# Flying pigs spotted!!!



## AmbikaGR (Dec 31, 2007)

This weekend I "officially" brought Brooke out into the novice obedience rings - I had entered her last fall at the Golden National just because. 
She qualified all three days with respectable scores to earn her CD and a bumper leg. On Saturday there was a report of "pigs flying" in the area of the trial as with ME handling Brooke - yes ME - she won High In Trial. I must admit to believing the flying pigs report. As this was a first for me despite having some talented dogs over the years. A LOT of the credit must go to Betsy Scapicchiohttp://www.facebook.com/profile.php?id=100000566022193 of Top Dog for her guidance and encouragement and to Brooke's breeder Teri Poetker for breeding such a sweet and special lil' girl.


----------



## AmberSunrise (Apr 1, 2009)

Woot Woot !! Congratulations  on the CD, the HIT and for Brooke not really being a flying pig


----------



## Ljilly28 (Jan 22, 2008)

Wow, great news for lovely Miss Brooke! Nicely done.


----------



## Loisiana (Jul 29, 2009)

Go Hank and Brooke! Beside the rosette, did you get any cool prize for HIT?


----------



## Stretchdrive (Mar 12, 2011)

Congrats! She must have done well!


----------



## hotel4dogs (Sep 29, 2008)

Yay Hank, that's simply awesome! I'm so proud of you and Brooke!


----------



## BayBeams (Jan 3, 2010)

CONGRATULATIONS!!! How FUN is that! Good job!


----------



## Oaklys Dad (Dec 28, 2005)

Well done Hank and Brooke!


----------



## 2golddogs (Oct 19, 2009)

Congratulations to you and Brooke on the title and HIT! Nice job.


----------



## hollyk (Feb 21, 2009)

Congrats, to both you and Brooke.


----------



## Rainheart (Nov 28, 2010)

Congratulations! Great news! You should be very proud!


----------



## Augie's Mom (Sep 28, 2007)

Congratulations, that is awesome!!!


----------



## Titan1 (Jan 19, 2010)

Isn't that 1st HIT amazing..lol! 
Huge congrats to you both..and wishing you many more in the years to come!
Awesome job you two!


----------



## DNL2448 (Feb 13, 2009)

Awesome job Hank and Brook! Congratulations!!!


----------



## K9-Design (Jan 18, 2009)

Great news!! Congrats Hank


----------



## LittleRedDawg (Oct 5, 2011)

Congratulations!


----------



## AmbikaGR (Dec 31, 2007)

Loisiana said:


> Go Hank and Brooke! Beside the rosette, did you get any cool prize for HIT?

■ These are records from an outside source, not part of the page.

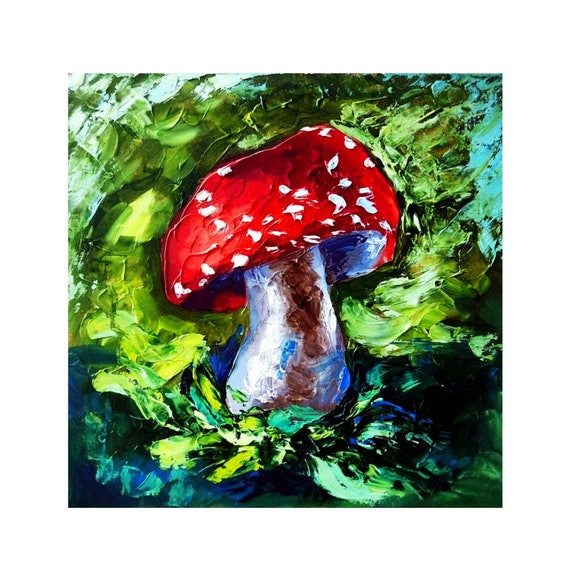
The width and height of the screenshot is (570, 570). In order to click on upper left corner of artwork in this screenshot , I will do `click(69, 73)`.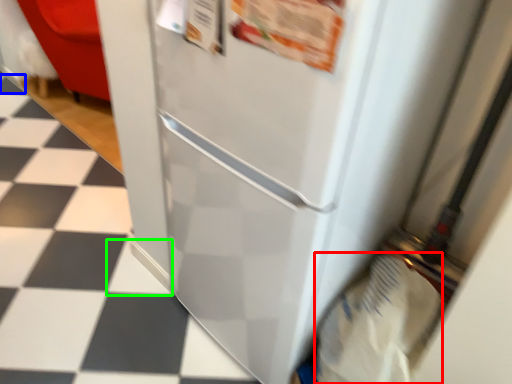
Question: Which object is positioned closest to grocery bag (highlighted by a red box)? Select from tile (highlighted by a blue box) and tile (highlighted by a green box).

Choices:
 (A) tile
 (B) tile

Answer: (B)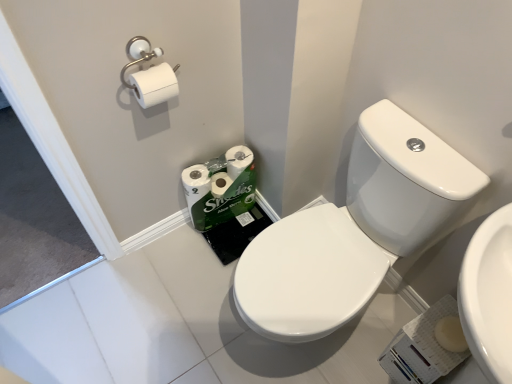
Question: Does green matte toilet paper at lower center, the second toilet paper in the front-to-back sequence, have a lesser height compared to white matte toilet paper at upper left, which is the 1th toilet paper from front to back?

Choices:
 (A) yes
 (B) no

Answer: (B)

Question: From a real-world perspective, is green matte toilet paper at lower center, which is counted as the first toilet paper, starting from the back, located beneath white matte toilet paper at upper left, the first toilet paper from the top?

Choices:
 (A) yes
 (B) no

Answer: (A)

Question: Is green matte toilet paper at lower center, the 2th toilet paper positioned from the top, surrounding white matte toilet paper at upper left, which is the 1th toilet paper from front to back?

Choices:
 (A) yes
 (B) no

Answer: (B)

Question: Is green matte toilet paper at lower center, the 2th toilet paper positioned from the top, oriented away from white matte toilet paper at upper left, the first toilet paper from the top?

Choices:
 (A) yes
 (B) no

Answer: (B)

Question: Does green matte toilet paper at lower center, the 2th toilet paper positioned from the top, appear on the left side of white matte toilet paper at upper left, positioned as the second toilet paper in back-to-front order?

Choices:
 (A) no
 (B) yes

Answer: (A)

Question: Would you say white matte toilet paper at upper left, positioned as the second toilet paper in back-to-front order, is inside or outside green matte toilet paper at lower center, which is counted as the first toilet paper, starting from the back?

Choices:
 (A) outside
 (B) inside

Answer: (A)

Question: Considering the positions of white matte toilet paper at upper left, positioned as the second toilet paper in back-to-front order, and green matte toilet paper at lower center, which is the 1th toilet paper from bottom to top, in the image, is white matte toilet paper at upper left, positioned as the second toilet paper in back-to-front order, wider or thinner than green matte toilet paper at lower center, which is the 1th toilet paper from bottom to top,?

Choices:
 (A) wide
 (B) thin

Answer: (B)

Question: Considering the positions of white matte toilet paper at upper left, positioned as the second toilet paper in back-to-front order, and green matte toilet paper at lower center, which is the 1th toilet paper from bottom to top, in the image, is white matte toilet paper at upper left, positioned as the second toilet paper in back-to-front order, bigger or smaller than green matte toilet paper at lower center, which is the 1th toilet paper from bottom to top,?

Choices:
 (A) big
 (B) small

Answer: (B)

Question: Is white matte toilet paper at upper left, the first toilet paper from the top, in front of or behind green matte toilet paper at lower center, the 2th toilet paper positioned from the top, in the image?

Choices:
 (A) behind
 (B) front

Answer: (B)

Question: Based on their sizes in the image, would you say white matte toilet paper at upper left, positioned as the second toilet paper in back-to-front order, is bigger or smaller than white glossy sink at center right?

Choices:
 (A) big
 (B) small

Answer: (B)

Question: From a real-world perspective, is white matte toilet paper at upper left, the first toilet paper from the top, above or below white glossy sink at center right?

Choices:
 (A) below
 (B) above

Answer: (B)

Question: Is white matte toilet paper at upper left, arranged as the 2th toilet paper when ordered from the bottom, in front of or behind white glossy sink at center right in the image?

Choices:
 (A) behind
 (B) front

Answer: (A)

Question: Is white matte toilet paper at upper left, which is the 1th toilet paper from front to back, inside or outside of white glossy sink at center right?

Choices:
 (A) outside
 (B) inside

Answer: (A)

Question: From the image's perspective, is white glossy sink at center right located above or below green matte toilet paper at lower center, the 2th toilet paper positioned from the top?

Choices:
 (A) above
 (B) below

Answer: (B)

Question: In terms of height, does white glossy sink at center right look taller or shorter compared to green matte toilet paper at lower center, which is the 1th toilet paper from bottom to top?

Choices:
 (A) tall
 (B) short

Answer: (A)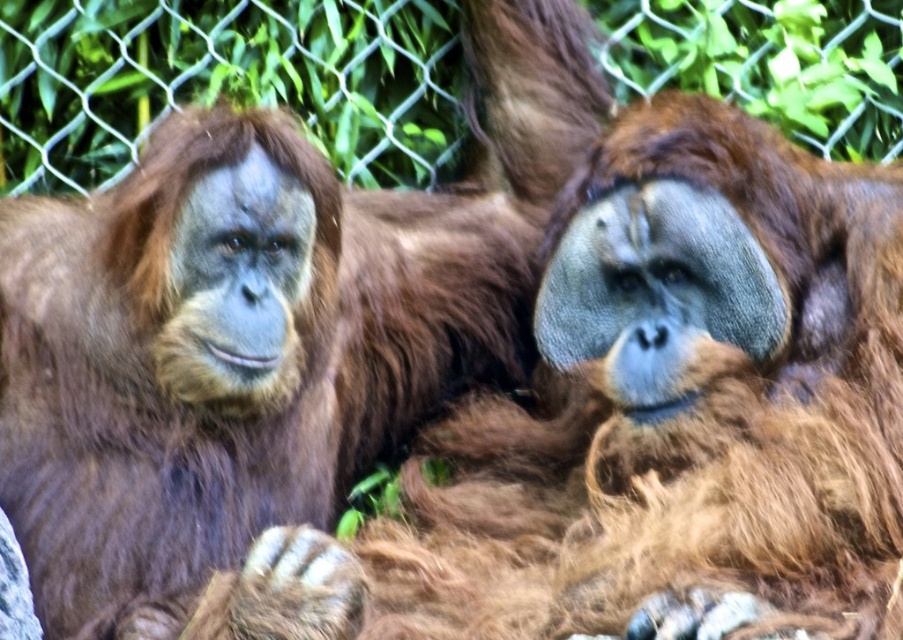
Does brown furry orangutan at center come in front of wire mesh fence at upper center?

Yes, brown furry orangutan at center is in front of wire mesh fence at upper center.

Who is lower down, brown furry orangutan at center or wire mesh fence at upper center?

brown furry orangutan at center is lower down.

The image size is (903, 640). What are the coordinates of `brown furry orangutan at center` in the screenshot? It's located at (262, 324).

I want to click on brown furry orangutan at center, so click(x=262, y=324).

Here is a picture I took in the yard last night of Brooke with her HIT prize/rosette and new title rosette. There is also a 6 ft. leather leash she won for winning the class.


----------



## Maxs Mom (Mar 22, 2008)

CONGRATULATIONS HANK!!!!! Just awesome!


----------



## nolefan (Nov 6, 2009)

Great photo!!!! Congratulations  Posts like yours are very inspiring, I appreciate you sharing!


----------